## What the task asks
Set down every entry again, exactly as it appears.

Dataset entries:
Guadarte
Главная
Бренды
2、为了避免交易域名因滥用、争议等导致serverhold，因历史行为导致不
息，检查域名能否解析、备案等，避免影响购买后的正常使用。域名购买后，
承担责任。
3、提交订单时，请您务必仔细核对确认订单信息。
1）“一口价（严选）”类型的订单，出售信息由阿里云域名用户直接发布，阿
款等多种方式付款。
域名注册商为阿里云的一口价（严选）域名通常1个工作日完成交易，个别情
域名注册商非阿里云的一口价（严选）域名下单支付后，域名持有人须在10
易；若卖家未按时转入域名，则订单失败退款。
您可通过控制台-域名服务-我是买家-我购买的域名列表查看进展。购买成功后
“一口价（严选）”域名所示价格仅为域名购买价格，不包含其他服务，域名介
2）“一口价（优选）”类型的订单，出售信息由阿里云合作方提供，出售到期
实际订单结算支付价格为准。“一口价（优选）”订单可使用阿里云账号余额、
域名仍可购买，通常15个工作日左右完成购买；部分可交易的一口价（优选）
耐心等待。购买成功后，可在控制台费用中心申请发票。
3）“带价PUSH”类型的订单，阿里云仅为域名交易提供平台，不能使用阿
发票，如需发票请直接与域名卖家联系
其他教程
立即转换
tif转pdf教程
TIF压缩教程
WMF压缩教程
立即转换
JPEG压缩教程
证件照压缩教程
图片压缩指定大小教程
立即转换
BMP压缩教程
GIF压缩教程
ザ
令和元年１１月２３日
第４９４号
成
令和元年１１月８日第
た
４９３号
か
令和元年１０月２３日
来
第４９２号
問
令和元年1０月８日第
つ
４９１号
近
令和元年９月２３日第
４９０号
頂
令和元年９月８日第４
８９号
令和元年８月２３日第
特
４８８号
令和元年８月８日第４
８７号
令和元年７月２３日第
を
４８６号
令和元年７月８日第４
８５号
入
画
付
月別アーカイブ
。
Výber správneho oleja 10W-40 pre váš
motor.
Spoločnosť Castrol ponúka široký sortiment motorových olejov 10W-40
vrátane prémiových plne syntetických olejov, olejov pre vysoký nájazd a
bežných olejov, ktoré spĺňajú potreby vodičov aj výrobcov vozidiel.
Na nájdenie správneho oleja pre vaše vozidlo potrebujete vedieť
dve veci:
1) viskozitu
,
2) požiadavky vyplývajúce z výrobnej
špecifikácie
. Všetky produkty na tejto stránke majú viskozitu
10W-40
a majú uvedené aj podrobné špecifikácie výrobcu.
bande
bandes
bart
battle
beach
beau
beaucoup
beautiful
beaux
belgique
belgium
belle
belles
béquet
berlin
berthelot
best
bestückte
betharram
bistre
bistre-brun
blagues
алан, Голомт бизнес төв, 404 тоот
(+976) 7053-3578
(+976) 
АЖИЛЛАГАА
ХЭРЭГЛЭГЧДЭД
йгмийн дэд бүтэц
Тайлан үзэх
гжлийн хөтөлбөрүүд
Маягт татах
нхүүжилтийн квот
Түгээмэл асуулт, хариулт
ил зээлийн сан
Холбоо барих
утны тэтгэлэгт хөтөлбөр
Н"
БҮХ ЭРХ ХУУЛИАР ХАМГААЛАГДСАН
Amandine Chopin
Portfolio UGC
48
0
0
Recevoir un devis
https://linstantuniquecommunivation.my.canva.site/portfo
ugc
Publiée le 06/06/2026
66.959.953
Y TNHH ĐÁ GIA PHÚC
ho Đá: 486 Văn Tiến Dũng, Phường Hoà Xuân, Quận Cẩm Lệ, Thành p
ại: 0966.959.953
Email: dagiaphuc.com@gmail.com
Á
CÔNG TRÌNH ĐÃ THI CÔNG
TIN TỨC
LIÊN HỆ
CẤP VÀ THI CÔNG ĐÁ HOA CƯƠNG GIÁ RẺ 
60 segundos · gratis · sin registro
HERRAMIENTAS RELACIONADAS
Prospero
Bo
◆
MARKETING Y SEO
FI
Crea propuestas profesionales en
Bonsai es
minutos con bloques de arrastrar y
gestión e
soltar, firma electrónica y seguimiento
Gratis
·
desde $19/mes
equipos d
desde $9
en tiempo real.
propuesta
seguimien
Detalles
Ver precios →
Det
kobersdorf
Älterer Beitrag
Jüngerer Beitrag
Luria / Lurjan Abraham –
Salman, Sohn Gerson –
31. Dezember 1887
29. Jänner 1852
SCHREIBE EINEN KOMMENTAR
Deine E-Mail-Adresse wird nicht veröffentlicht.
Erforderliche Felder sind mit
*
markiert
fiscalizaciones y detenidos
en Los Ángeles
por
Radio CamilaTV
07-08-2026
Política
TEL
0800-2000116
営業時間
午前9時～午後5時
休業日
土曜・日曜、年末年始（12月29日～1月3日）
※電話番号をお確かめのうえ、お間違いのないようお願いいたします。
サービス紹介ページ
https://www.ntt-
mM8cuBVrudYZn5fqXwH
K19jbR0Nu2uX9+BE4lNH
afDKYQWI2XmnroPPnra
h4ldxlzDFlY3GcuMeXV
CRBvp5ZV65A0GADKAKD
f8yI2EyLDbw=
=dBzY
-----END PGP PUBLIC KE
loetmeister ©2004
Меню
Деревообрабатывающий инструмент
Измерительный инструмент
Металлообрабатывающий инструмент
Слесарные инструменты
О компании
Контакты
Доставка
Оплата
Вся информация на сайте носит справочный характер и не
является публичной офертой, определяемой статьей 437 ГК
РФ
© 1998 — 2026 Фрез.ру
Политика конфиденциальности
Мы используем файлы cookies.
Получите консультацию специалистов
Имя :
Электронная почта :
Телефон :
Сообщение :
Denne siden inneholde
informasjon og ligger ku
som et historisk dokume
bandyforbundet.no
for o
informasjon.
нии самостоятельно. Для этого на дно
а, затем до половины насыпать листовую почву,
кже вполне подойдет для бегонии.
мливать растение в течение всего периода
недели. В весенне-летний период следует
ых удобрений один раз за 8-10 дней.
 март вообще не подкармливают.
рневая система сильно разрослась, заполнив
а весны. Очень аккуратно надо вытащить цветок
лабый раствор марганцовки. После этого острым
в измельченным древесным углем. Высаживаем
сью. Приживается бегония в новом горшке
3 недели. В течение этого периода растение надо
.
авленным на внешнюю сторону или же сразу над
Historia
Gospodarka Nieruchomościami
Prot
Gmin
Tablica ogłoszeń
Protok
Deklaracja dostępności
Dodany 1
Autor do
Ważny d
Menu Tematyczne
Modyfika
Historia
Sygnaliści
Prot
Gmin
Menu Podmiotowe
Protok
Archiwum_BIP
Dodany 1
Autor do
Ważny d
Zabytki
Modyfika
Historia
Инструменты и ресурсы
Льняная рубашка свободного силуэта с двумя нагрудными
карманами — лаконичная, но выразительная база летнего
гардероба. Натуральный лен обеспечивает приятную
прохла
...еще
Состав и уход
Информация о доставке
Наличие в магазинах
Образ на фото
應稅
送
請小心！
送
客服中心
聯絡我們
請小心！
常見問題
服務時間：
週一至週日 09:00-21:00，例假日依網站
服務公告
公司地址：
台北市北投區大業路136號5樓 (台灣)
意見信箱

## Task output
Guadarte
Главная
Бренды
2、为了避免交易域名因滥用、争议等导致serverhold，因历史行为导致不
息，检查域名能否解析、备案等，避免影响购买后的正常使用。域名购买后，
承担责任。
3、提交订单时，请您务必仔细核对确认订单信息。
1）“一口价（严选）”类型的订单，出售信息由阿里云域名用户直接发布，阿
款等多种方式付款。
域名注册商为阿里云的一口价（严选）域名通常1个工作日完成交易，个别情
域名注册商非阿里云的一口价（严选）域名下单支付后，域名持有人须在10
易；若卖家未按时转入域名，则订单失败退款。
您可通过控制台-域名服务-我是买家-我购买的域名列表查看进展。购买成功后
“一口价（严选）”域名所示价格仅为域名购买价格，不包含其他服务，域名介
2）“一口价（优选）”类型的订单，出售信息由阿里云合作方提供，出售到期
实际订单结算支付价格为准。“一口价（优选）”订单可使用阿里云账号余额、
域名仍可购买，通常15个工作日左右完成购买；部分可交易的一口价（优选）
耐心等待。购买成功后，可在控制台费用中心申请发票。
3）“带价PUSH”类型的订单，阿里云仅为域名交易提供平台，不能使用阿
发票，如需发票请直接与域名卖家联系
其他教程
立即转换
tif转pdf教程
TIF压缩教程
WMF压缩教程
立即转换
JPEG压缩教程
证件照压缩教程
图片压缩指定大小教程
立即转换
BMP压缩教程
GIF压缩教程
ザ
令和元年１１月２３日
第４９４号
成
令和元年１１月８日第
た
４９３号
か
令和元年１０月２３日
来
第４９２号
問
令和元年1０月８日第
つ
４９１号
近
令和元年９月２３日第
４９０号
頂
令和元年９月８日第４
８９号
令和元年８月２３日第
特
４８８号
令和元年８月８日第４
８７号
令和元年７月２３日第
を
４８６号
令和元年７月８日第４
８５号
入
画
付
月別アーカイブ
。
Výber správneho oleja 10W-40 pre váš
motor.
Spoločnosť Castrol ponúka široký sortiment motorových olejov 10W-40
vrátane prémiových plne syntetických olejov, olejov pre vysoký nájazd a
bežných olejov, ktoré spĺňajú potreby vodičov aj výrobcov vozidiel.
Na nájdenie správneho oleja pre vaše vozidlo potrebujete vedieť
dve veci:
1) viskozitu
,
2) požiadavky vyplývajúce z výrobnej
špecifikácie
. Všetky produkty na tejto stránke majú viskozitu
10W-40
a majú uvedené aj podrobné špecifikácie výrobcu.
bande
bandes
bart
battle
beach
beau
beaucoup
beautiful
beaux
belgique
belgium
belle
belles
béquet
berlin
berthelot
best
bestückte
betharram
bistre
bistre-brun
blagues
алан, Голомт бизнес төв, 404 тоот
(+976) 7053-3578
(+976) 
АЖИЛЛАГАА
ХЭРЭГЛЭГЧДЭД
йгмийн дэд бүтэц
Тайлан үзэх
гжлийн хөтөлбөрүүд
Маягт татах
нхүүжилтийн квот
Түгээмэл асуулт, хариулт
ил зээлийн сан
Холбоо барих
утны тэтгэлэгт хөтөлбөр
Н"
БҮХ ЭРХ ХУУЛИАР ХАМГААЛАГДСАН
Amandine Chopin
Portfolio UGC
48
0
0
Recevoir un devis
https://linstantuniquecommunivation.my.canva.site/portfo
ugc
Publiée le 06/06/2026
66.959.953
Y TNHH ĐÁ GIA PHÚC
ho Đá: 486 Văn Tiến Dũng, Phường Hoà Xuân, Quận Cẩm Lệ, Thành p
ại: 0966.959.953
Email: dagiaphuc.com@gmail.com
Á
CÔNG TRÌNH ĐÃ THI CÔNG
TIN TỨC
LIÊN HỆ
CẤP VÀ THI CÔNG ĐÁ HOA CƯƠNG GIÁ RẺ 
60 segundos · gratis · sin registro
HERRAMIENTAS RELACIONADAS
Prospero
Bo
◆
MARKETING Y SEO
FI
Crea propuestas profesionales en
Bonsai es
minutos con bloques de arrastrar y
gestión e
soltar, firma electrónica y seguimiento
Gratis
·
desde $19/mes
equipos d
desde $9
en tiempo real.
propuesta
seguimien
Detalles
Ver precios →
Det
kobersdorf
Älterer Beitrag
Jüngerer Beitrag
Luria / Lurjan Abraham –
Salman, Sohn Gerson –
31. Dezember 1887
29. Jänner 1852
SCHREIBE EINEN KOMMENTAR
Deine E-Mail-Adresse wird nicht veröffentlicht.
Erforderliche Felder sind mit
*
markiert
fiscalizaciones y detenidos
en Los Ángeles
por
Radio CamilaTV
07-08-2026
Política
TEL
0800-2000116
営業時間
午前9時～午後5時
休業日
土曜・日曜、年末年始（12月29日～1月3日）
※電話番号をお確かめのうえ、お間違いのないようお願いいたします。
サービス紹介ページ
https://www.ntt-
mM8cuBVrudYZn5fqXwH
K19jbR0Nu2uX9+BE4lNH
afDKYQWI2XmnroPPnra
h4ldxlzDFlY3GcuMeXV
CRBvp5ZV65A0GADKAKD
f8yI2EyLDbw=
=dBzY
-----END PGP PUBLIC KE
loetmeister ©2004
Меню
Деревообрабатывающий инструмент
Измерительный инструмент
Металлообрабатывающий инструмент
Слесарные инструменты
О компании
Контакты
Доставка
Оплата
Вся информация на сайте носит справочный характер и не
является публичной офертой, определяемой статьей 437 ГК
РФ
© 1998 — 2026 Фрез.ру
Политика конфиденциальности
Мы используем файлы cookies.
Получите консультацию специалистов
Имя :
Электронная почта :
Телефон :
Сообщение :
Denne siden inneholde
informasjon og ligger ku
som et historisk dokume
bandyforbundet.no
for o
informasjon.
нии самостоятельно. Для этого на дно
а, затем до половины насыпать листовую почву,
кже вполне подойдет для бегонии.
мливать растение в течение всего периода
недели. В весенне-летний период следует
ых удобрений один раз за 8-10 дней.
 март вообще не подкармливают.
рневая система сильно разрослась, заполнив
а весны. Очень аккуратно надо вытащить цветок
лабый раствор марганцовки. После этого острым
в измельченным древесным углем. Высаживаем
сью. Приживается бегония в новом горшке
3 недели. В течение этого периода растение надо
.
авленным на внешнюю сторону или же сразу над
Historia
Gospodarka Nieruchomościami
Prot
Gmin
Tablica ogłoszeń
Protok
Deklaracja dostępności
Dodany 1
Autor do
Ważny d
Menu Tematyczne
Modyfika
Historia
Sygnaliści
Prot
Gmin
Menu Podmiotowe
Protok
Archiwum_BIP
Dodany 1
Autor do
Ważny d
Zabytki
Modyfika
Historia
Инструменты и ресурсы
Льняная рубашка свободного силуэта с двумя нагрудными
карманами — лаконичная, но выразительная база летнего
гардероба. Натуральный лен обеспечивает приятную
прохла
...еще
Состав и уход
Информация о доставке
Наличие в магазинах
Образ на фото
應稅
送
請小心！
送
客服中心
聯絡我們
請小心！
常見問題
服務時間：
週一至週日 09:00-21:00，例假日依網站
服務公告
公司地址：
台北市北投區大業路136號5樓 (台灣)
意見信箱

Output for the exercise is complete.